** GIVEN ENTRIES follows **

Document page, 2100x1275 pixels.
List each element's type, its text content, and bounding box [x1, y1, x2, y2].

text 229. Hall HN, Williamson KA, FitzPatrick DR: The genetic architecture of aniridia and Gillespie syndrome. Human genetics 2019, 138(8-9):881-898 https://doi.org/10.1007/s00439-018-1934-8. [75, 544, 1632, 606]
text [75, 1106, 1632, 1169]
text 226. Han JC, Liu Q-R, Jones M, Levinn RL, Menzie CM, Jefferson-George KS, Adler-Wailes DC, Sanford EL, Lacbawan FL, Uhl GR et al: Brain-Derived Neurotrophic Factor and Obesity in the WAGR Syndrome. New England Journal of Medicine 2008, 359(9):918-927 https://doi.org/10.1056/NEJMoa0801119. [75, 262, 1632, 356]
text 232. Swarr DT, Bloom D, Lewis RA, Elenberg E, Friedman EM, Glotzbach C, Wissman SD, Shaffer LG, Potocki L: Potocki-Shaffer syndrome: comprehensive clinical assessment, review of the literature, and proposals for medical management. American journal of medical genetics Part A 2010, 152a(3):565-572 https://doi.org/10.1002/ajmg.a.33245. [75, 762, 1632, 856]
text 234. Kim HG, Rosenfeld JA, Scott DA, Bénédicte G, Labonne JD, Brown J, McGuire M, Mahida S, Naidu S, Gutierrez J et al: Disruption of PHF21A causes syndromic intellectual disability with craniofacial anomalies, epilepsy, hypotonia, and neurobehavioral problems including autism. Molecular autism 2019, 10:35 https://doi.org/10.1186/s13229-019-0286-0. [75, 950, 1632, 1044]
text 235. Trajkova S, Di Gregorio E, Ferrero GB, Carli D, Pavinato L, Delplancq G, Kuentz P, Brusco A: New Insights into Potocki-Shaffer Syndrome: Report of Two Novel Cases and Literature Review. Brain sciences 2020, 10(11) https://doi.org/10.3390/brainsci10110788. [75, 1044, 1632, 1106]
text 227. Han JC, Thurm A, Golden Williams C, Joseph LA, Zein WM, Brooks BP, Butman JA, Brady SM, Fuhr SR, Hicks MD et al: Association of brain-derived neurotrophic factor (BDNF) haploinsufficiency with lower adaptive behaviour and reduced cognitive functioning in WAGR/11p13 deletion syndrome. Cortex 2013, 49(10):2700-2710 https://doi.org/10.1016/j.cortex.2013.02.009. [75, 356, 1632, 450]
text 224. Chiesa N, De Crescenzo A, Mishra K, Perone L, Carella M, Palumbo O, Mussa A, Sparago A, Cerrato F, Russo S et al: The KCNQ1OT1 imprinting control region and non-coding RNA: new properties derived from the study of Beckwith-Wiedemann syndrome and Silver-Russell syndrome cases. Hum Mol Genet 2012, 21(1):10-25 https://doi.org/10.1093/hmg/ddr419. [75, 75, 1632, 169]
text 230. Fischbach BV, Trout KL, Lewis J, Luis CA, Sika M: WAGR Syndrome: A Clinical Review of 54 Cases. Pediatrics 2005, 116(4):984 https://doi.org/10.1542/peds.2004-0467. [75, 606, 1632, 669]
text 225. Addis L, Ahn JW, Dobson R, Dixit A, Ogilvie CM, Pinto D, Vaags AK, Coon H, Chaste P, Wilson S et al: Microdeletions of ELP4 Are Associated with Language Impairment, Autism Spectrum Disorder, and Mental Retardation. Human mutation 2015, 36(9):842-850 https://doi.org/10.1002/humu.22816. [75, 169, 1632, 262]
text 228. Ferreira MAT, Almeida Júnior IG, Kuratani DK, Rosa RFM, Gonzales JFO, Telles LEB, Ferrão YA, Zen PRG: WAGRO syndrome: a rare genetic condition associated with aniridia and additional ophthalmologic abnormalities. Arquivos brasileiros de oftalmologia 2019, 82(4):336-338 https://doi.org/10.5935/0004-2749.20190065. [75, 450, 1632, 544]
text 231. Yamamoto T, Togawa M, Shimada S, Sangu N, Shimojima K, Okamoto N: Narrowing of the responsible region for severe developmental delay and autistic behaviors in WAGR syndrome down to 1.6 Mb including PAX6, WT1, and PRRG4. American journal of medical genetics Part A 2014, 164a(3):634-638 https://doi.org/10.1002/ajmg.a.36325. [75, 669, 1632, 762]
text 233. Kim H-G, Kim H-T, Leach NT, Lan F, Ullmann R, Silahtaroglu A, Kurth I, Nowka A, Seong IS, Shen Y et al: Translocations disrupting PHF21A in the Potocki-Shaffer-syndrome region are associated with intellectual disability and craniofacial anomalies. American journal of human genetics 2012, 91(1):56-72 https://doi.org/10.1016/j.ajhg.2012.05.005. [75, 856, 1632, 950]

** End of GIVEN ENTRIES **

Extract each entry in full and write it down exactly.

Document page, 2100x1275 pixels.
List each element's type, its text content, and bounding box [x1, y1, x2, y2].

text 229. Hall HN, Williamson KA, FitzPatrick DR: The genetic architecture of aniridia and Gillespie syndrome. Human genetics 2019, 138(8-9):881-898 https://doi.org/10.1007/s00439-018-1934-8. [75, 544, 1632, 606]
text [75, 1106, 1632, 1169]
text 226. Han JC, Liu Q-R, Jones M, Levinn RL, Menzie CM, Jefferson-George KS, Adler-Wailes DC, Sanford EL, Lacbawan FL, Uhl GR et al: Brain-Derived Neurotrophic Factor and Obesity in the WAGR Syndrome. New England Journal of Medicine 2008, 359(9):918-927 https://doi.org/10.1056/NEJMoa0801119. [75, 262, 1632, 356]
text 232. Swarr DT, Bloom D, Lewis RA, Elenberg E, Friedman EM, Glotzbach C, Wissman SD, Shaffer LG, Potocki L: Potocki-Shaffer syndrome: comprehensive clinical assessment, review of the literature, and proposals for medical management. American journal of medical genetics Part A 2010, 152a(3):565-572 https://doi.org/10.1002/ajmg.a.33245. [75, 762, 1632, 856]
text 234. Kim HG, Rosenfeld JA, Scott DA, Bénédicte G, Labonne JD, Brown J, McGuire M, Mahida S, Naidu S, Gutierrez J et al: Disruption of PHF21A causes syndromic intellectual disability with craniofacial anomalies, epilepsy, hypotonia, and neurobehavioral problems including autism. Molecular autism 2019, 10:35 https://doi.org/10.1186/s13229-019-0286-0. [75, 950, 1632, 1044]
text 235. Trajkova S, Di Gregorio E, Ferrero GB, Carli D, Pavinato L, Delplancq G, Kuentz P, Brusco A: New Insights into Potocki-Shaffer Syndrome: Report of Two Novel Cases and Literature Review. Brain sciences 2020, 10(11) https://doi.org/10.3390/brainsci10110788. [75, 1044, 1632, 1106]
text 227. Han JC, Thurm A, Golden Williams C, Joseph LA, Zein WM, Brooks BP, Butman JA, Brady SM, Fuhr SR, Hicks MD et al: Association of brain-derived neurotrophic factor (BDNF) haploinsufficiency with lower adaptive behaviour and reduced cognitive functioning in WAGR/11p13 deletion syndrome. Cortex 2013, 49(10):2700-2710 https://doi.org/10.1016/j.cortex.2013.02.009. [75, 356, 1632, 450]
text 224. Chiesa N, De Crescenzo A, Mishra K, Perone L, Carella M, Palumbo O, Mussa A, Sparago A, Cerrato F, Russo S et al: The KCNQ1OT1 imprinting control region and non-coding RNA: new properties derived from the study of Beckwith-Wiedemann syndrome and Silver-Russell syndrome cases. Hum Mol Genet 2012, 21(1):10-25 https://doi.org/10.1093/hmg/ddr419. [75, 75, 1632, 169]
text 230. Fischbach BV, Trout KL, Lewis J, Luis CA, Sika M: WAGR Syndrome: A Clinical Review of 54 Cases. Pediatrics 2005, 116(4):984 https://doi.org/10.1542/peds.2004-0467. [75, 606, 1632, 669]
text 225. Addis L, Ahn JW, Dobson R, Dixit A, Ogilvie CM, Pinto D, Vaags AK, Coon H, Chaste P, Wilson S et al: Microdeletions of ELP4 Are Associated with Language Impairment, Autism Spectrum Disorder, and Mental Retardation. Human mutation 2015, 36(9):842-850 https://doi.org/10.1002/humu.22816. [75, 169, 1632, 262]
text 228. Ferreira MAT, Almeida Júnior IG, Kuratani DK, Rosa RFM, Gonzales JFO, Telles LEB, Ferrão YA, Zen PRG: WAGRO syndrome: a rare genetic condition associated with aniridia and additional ophthalmologic abnormalities. Arquivos brasileiros de oftalmologia 2019, 82(4):336-338 https://doi.org/10.5935/0004-2749.20190065. [75, 450, 1632, 544]
text 231. Yamamoto T, Togawa M, Shimada S, Sangu N, Shimojima K, Okamoto N: Narrowing of the responsible region for severe developmental delay and autistic behaviors in WAGR syndrome down to 1.6 Mb including PAX6, WT1, and PRRG4. American journal of medical genetics Part A 2014, 164a(3):634-638 https://doi.org/10.1002/ajmg.a.36325. [75, 669, 1632, 762]
text 233. Kim H-G, Kim H-T, Leach NT, Lan F, Ullmann R, Silahtaroglu A, Kurth I, Nowka A, Seong IS, Shen Y et al: Translocations disrupting PHF21A in the Potocki-Shaffer-syndrome region are associated with intellectual disability and craniofacial anomalies. American journal of human genetics 2012, 91(1):56-72 https://doi.org/10.1016/j.ajhg.2012.05.005. [75, 856, 1632, 950]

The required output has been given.